I'm fairly sure Wilson are the distributors for them, maybe you can contact your local camping or fishing store and they can get it in for you. I scoured the web for the best price but couldn't find anything. The usual price for the CratePak at my local is $80, and the fish bags are $70.


----------



## smithcorp (Jan 24, 2012)

Cheers Ryan. I have the bit between my teeth now. Is there a difference between the YakPak and the CratePak?


----------



## rino88 (Sep 10, 2011)

smithcorp said:


> Cheers Ryan. I have the bit between my teeth now. Is there a difference between the YakPak and the CratePak?


I think the YakPak's come with a light pole or something? I know that they are more expensive from what I came across in my searches.


----------



## rino88 (Sep 10, 2011)

Took the yak out today with the new setup, works very well 



















The fish bag has been clipped onto 2 occy straps as a quick fix...might leave it as is because it worked quite well -










:twisted:


----------



## Marty75 (Oct 23, 2007)

I've got both of the Precision Pak products myself - the deck/fish bag as well as the yak pak bag which I picked up from BCF around Xmas for $80.

Here are a couple of Youtube clips from the Aussie distributor demonstrating both products. Am happy with both.

Marty


----------



## rino88 (Sep 10, 2011)

Marty75 said:


> I've got both of the Precision Pak products myself - the deck/fish bag as well as the yak pak bag which I picked up from BCF around Xmas for $80.
> 
> Here are a couple of Youtube clips from the Aussie distributor demonstrating both products. Am happy with both.
> 
> Marty


Thanks for the vids  Now I know how to utilise all the little hidy holes and compartments all over the bag :lol:

Cheers!


----------



## liamhh (Feb 1, 2012)

Just received my Precision Pak fish bag from Torpedo 7, relatively quick postage and good fit for the Catch 390. Plenty big enough for a 10kg Snapper.


----------



## vikodin (Apr 3, 2011)

Bertros said:


> These are the ones:
> http://www.outdoorplay.com/Surf-to-Summit-S2S-Insulated-Fish-Bag?sc=7&category=256
> 
> 
> ...


I like the look of these surf to summit bags as a fish\shark storage and can imagine the smell already.


----------



## rino88 (Sep 10, 2011)

Bertros said:


> vikodin said:
> 
> 
> > I like the look of these surf to summit bags as a fish\shark storage and can imagine the smell already.
> ...


I use a product called "Vanilla Fresh" on all my esky's etc...can get it from the supermarket for a couple of dollars and it gets rid of any fishy smell...or spilt beer smell ;-)


----------



## millonario (Feb 20, 2012)

Just got the sea to summit deck bag today. I got one with the webbing missing so it was only 30 bucks. Lo and behold, when I got home the webbing was inside the wet bag that comes with it. Bargain. If budget wasn't an issue I would have gone for an isulated bag. Saves hauling ice and esky and bollocks like that. Thanks for the info guys!


----------



## Bretto (May 23, 2010)

I've been looking for one of the PrecisionPak fish storing bags. I haven't been able to find them at a retail store yet. BCF stock some of the PrecisionPak line but not the one I'm after.

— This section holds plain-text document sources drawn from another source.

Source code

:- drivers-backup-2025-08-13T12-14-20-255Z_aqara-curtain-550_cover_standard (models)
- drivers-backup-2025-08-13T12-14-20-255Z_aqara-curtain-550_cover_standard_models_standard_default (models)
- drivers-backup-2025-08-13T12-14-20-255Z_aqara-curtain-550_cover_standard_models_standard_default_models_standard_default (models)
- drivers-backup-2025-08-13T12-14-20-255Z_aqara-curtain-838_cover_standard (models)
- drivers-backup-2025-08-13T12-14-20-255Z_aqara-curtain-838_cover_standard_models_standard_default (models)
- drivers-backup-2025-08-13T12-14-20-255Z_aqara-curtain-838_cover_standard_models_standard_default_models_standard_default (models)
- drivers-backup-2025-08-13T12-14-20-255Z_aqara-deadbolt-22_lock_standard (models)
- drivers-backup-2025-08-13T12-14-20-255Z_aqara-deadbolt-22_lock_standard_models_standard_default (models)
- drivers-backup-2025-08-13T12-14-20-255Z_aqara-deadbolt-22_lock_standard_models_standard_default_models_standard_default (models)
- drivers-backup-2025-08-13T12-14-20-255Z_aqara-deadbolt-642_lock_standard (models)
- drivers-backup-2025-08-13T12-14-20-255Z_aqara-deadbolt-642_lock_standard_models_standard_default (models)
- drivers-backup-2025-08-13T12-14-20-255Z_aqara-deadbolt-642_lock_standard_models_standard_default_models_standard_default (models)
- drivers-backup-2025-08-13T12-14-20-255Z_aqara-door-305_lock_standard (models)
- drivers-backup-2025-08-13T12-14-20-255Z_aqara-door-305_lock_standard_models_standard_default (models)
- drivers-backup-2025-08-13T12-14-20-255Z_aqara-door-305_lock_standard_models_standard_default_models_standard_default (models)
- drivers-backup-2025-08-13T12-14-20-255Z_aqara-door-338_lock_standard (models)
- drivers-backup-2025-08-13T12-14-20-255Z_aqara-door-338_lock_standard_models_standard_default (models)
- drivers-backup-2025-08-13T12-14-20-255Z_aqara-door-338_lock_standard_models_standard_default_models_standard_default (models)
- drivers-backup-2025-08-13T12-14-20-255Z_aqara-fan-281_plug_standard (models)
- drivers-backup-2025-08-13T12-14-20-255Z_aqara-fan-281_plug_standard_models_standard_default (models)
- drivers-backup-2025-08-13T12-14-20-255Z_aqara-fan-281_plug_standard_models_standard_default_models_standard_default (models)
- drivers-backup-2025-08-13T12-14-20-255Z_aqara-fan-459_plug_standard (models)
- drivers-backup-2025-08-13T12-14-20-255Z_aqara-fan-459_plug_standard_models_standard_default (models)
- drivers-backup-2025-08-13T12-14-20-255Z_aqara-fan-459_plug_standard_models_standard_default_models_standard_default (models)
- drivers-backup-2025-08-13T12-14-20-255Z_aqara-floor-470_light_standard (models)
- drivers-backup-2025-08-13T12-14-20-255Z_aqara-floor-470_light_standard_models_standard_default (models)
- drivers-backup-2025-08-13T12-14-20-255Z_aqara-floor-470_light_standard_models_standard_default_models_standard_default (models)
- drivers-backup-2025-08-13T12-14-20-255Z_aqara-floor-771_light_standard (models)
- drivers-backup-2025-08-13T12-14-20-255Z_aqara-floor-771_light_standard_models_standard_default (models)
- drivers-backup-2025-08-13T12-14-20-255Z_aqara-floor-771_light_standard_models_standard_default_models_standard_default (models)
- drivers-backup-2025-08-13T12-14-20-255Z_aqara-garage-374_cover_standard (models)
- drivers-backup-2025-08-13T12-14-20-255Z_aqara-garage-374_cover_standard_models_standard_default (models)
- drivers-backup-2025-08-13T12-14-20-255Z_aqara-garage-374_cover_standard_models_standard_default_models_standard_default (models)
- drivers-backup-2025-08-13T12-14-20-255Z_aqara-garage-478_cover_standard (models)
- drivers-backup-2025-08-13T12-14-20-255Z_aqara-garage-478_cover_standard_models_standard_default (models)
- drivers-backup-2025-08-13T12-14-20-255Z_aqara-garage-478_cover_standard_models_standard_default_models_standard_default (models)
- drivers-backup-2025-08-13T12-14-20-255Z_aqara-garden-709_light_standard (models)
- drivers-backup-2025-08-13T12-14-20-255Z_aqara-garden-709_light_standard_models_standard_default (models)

Anyone know a business near Brisbane that sells them?


----------



## rino88 (Sep 10, 2011)

BrettoQLD said:


> I've been looking for one of the PrecisionPak fish storing bags. I haven't been able to find them at a retail store yet. BCF stock some of the PrecisionPak line but not the one I'm after.
> 
> 
> 
> Anyone know a business near Brisbane that sells them?


If you fancy a drive, Down Under Camping have them at Salisbury... I got the orange version as I don't like the thought of zippers out in the salt. They had all the sizes in stock when I was there last week :mrgreen: Give them a call and speak to Bob, he'll help you out.


----------



## Bretto (May 23, 2010)

Cheers dude. Salisbury's not that far away for any early Saturday morning pre-traffic drive. I'll hit them up next weekend.


----------



## FishinDan (Jul 3, 2006)

Saw these in Davo's Tackle at Noosaville today.


----------